Au terme de quatre semaines de débats, et après les plaidoiries des parties civiles, les deux représentantes du parquet national antiterroriste (Pnat) ont pendant six heures et demi livré un réquisitoire méthodique et sans concession.
"Nous ne sommes pas dans une affaire financière mais dans une affaire de nature terroriste", a d’emblée précisé Aurélie Valente. Pour la procureure, "peu importe le niveau d'élaboration des circuits financiers", "seule compte la finalité des flux financiers".
Lafarge est soupçonné d'avoir versé en 2013 et 2014, via sa filiale syrienne Lafarge Cement Syria (LCS), plusieurs millions d'euros à des groupes terroristes dont Daesh afin de maintenir l'activité d'une cimenterie à Jalabiya, dans le nord de la Syrie, alors que les autres entreprises étrangères avaient plié bagage.

“Ce n’est pas une affaire financière”
Dans leurs réquisitions, les magistrates ont expliqué avoir retenu "l'absence totale d'adhésion à l'idéologie jihadiste" des personnes jugées, mais elles ont aussi insisté sur l'"extrême gravité des faits" et "l'absence de reconnaissance" des prévenus, qui n'ont pas exprimé de "regrets" lors des débats.
Contre l'ex-PDG du groupe, Bruno Lafont, qui a réfuté avoir été au courant des versements illicites, le Pnat a demandé six ans d'emprisonnement, 225.000 euros d'amende et une interdiction d'exercer une fonction commerciale ou industrielle ou de gérer une entreprise pendant 10 ans. Les emails présentés durant le procès montrent que sa secrétaire recevait sous plis confidentiel le détails des paiements et des activités de l’usine syrienne.
Selon le Pnat, il était bien informé et a "donné des directives claires" pour maintenir l'activité de l'usine, "un choix purement économique, ahurissant de cynisme".
La peine d'emprisonnement la plus lourde requise, de huit ans, concerne l'intermédiaire syrien Firas Tlass, visé par un mandat d'arrêt international et réfugié à Dubaï.
Concernant la personne morale, la société Lafarge SA, le ministère public a aussi demandé la confiscation partielle de son patrimoine à hauteur de 30 millions d'euros.
Le Pnat a en outre réclamé à l'encontre de quatre des prévenus, dont Bruno Lafont, et de la société une amende douanière solidaire de 4,570 millions d'euros, pour le non-respect des sanctions financières internationales, autre infraction au cœur du procès.
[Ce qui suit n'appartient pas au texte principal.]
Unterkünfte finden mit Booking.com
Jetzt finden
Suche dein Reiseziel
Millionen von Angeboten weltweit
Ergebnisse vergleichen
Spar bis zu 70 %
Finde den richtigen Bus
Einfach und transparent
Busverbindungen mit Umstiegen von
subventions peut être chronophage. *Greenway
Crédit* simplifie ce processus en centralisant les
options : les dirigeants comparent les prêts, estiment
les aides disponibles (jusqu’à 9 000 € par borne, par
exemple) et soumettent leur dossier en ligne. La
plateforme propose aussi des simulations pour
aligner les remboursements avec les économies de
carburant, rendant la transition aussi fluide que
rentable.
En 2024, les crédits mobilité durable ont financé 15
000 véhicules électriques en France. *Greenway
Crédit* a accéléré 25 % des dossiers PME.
Le mercantilisme poussé à l’extrême
"C'est l'histoire d'un dérapage, d'un dévoiement qui fait que la société Lafarge, fleuron de l'industrie française, en est venue à financer des organisations terroristes, dans une seule visée: mercantile", a estimé Aurélie Valente. Elle a dénoncé un "fonctionnement systémique" de la société, qui en est venue à considérer les organisations terroristes comme des "partenaires économiques, des interlocuteurs commerciaux".
Pour le Pnat, les versements aux groupes classés comme "terroristes" a atteint un montant minimal de près de 4,7 millions d'euros.
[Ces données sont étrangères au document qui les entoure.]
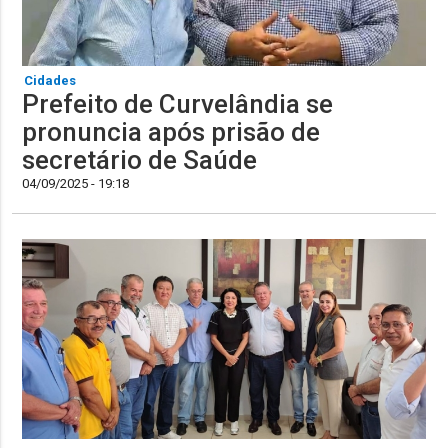
Cidades
Prefeito de Curvelândia se
pronuncia após prisão de
secretário de Saúde
04/09/2025 - 19:18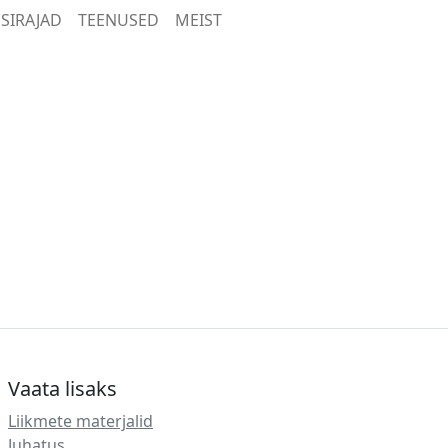
SIRAJAD
TEENUSED
MEIST
Vaata lisaks
Liikmete materjalid
Juhatus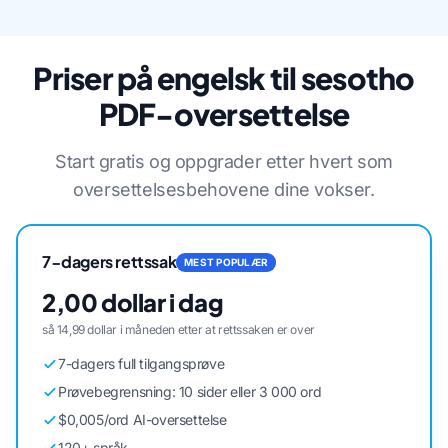
Priser på engelsk til sesotho
PDF-oversettelse
Start gratis og oppgrader etter hvert som
oversettelsesbehovene dine vokser.
7-dagers rettssak
MEST POPULÆR
2,00 dollar i dag
så 14,99 dollar i måneden etter at rettssaken er over
7-dagers full tilgangsprøve
Prøvebegrensning: 10 sider eller 3 000 ord
$0,005/ord AI-oversettelse
120+ språk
Les prévenus ont expliqué avoir été l'objet de "racket" de la part des différentes factions armées qui encerclaient l'usine, et y avoir cédé, pensant que la situation ne durerait pas aussi longtemps. Une thèse balayée par l'accusation qui a également réfuté la ligne de défense consistant à dire que les autorités françaises - diplomatie et services de renseignement - avaient incité Lafarge à rester en Syrie.
"LCS a été cet animal assurément commercial (...) qui a nourri à coups de millions d'euros la bête jihadiste", a asséné l'autre représentante du ministère public, Olga Martin-Belliard.
La société avait déjà accepté de payer une amende de 778 millions de dollars aux États-Unis dans le cadre d'un accord de plaider-coupable pour les mêmes faits.
La défense doit plaider jusqu'au 19 décembre. Le délibéré est attendu en 2026.